My mail setup consists of three sites. My primary site is a colocation facility, where my primary MX (farmx.thogan.com) and my main mail server (mail1.thogan.com) reside. The second site is a collection of virtual servers in the Rackspace Cloud. My backup MX resides here (cloudmx.thogan.com). The third site is my home, where my backup mail server resides (mail2.near.lan).
The three sites are all have their own private networks in addition to their public addresses. These private networks are all joined via VPN. For the purposes of this problem, the type of link dosen't really matter. In my case it is a VPN, but this applies to any multi-site mail configuration.
So, back to my current situation. My primary site is offline while I move the server to a new colocation facility. Mail is being delievered through my backup MX at the cloud site, and from there is being relayed to my backup mail server at my home site. Two days after taking my primary site offline for the move, my router at home died due to hardware failure. Now to only operating site is the cloud site, with my backup MX. I noticed the failure of the home site while I was at work, and expected that it would not be a problem.

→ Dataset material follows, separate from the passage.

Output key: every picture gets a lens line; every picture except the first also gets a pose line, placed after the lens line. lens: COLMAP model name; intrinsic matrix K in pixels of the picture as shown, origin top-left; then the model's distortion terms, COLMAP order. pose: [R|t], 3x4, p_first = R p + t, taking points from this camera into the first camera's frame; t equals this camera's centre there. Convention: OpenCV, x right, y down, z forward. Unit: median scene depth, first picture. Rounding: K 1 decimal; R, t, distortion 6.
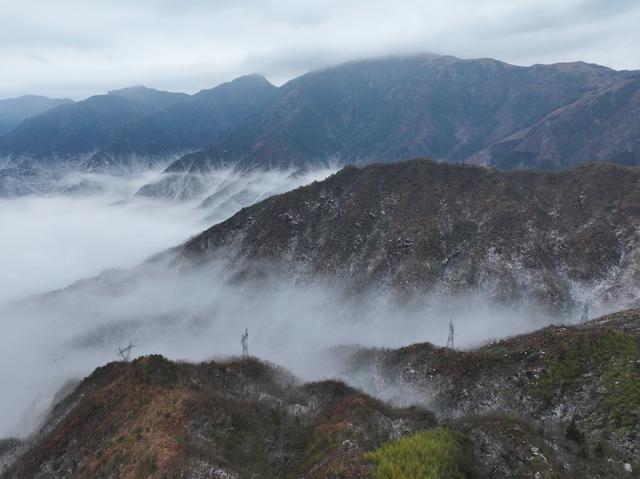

Mail should have just queued up at the backup MX until I fixed the router at home, re-established the VPN connection, and flushed the mail queue.
Once I fixed the router, I logged into the backup MX and ran `postqueue -p`. Surprise! Nothing. I examined the mail logs and saw that mail was not being deferred, but rather was bounced all day long! But, that's not how it was supposed to work!
Turns out the problem was DNS. Each site had a DNS server that would resolve names for the internal domain names (near.lan, far.lan, cloud.lan). When I configured the near.lan zone on the cloud site's DNS server, I set it up to forward the queries to the home site's DNS server. It was not a slave for that domain, just a forwarder. And there was my mistake.
When mail would come into the backup MX at the cloud site, it would attempt to deliver it to mail2.near.lan. When postfix went to lookup mail2.near.lan in DNS, Bind would attempt to query to home site's DNS server for the name. When the VPN link went down, the cloud site's DNS server responded to the queries for mail2.near.lan with NXDOMAIN. So postfix bounced the message instead of deferring it, as it would if it had resolved the name and received a connection timeout trying to contact the home site mail server.
The moral of the story is, in a multi-site setup, internal domains should be slave zones on remote DNS server, NOT forwarded zones! If I had setup near.lan as a slave zone in the cloud site's DNS server, then postfix would have been able to resolve the name, failed to connect to that address, and deferred the message.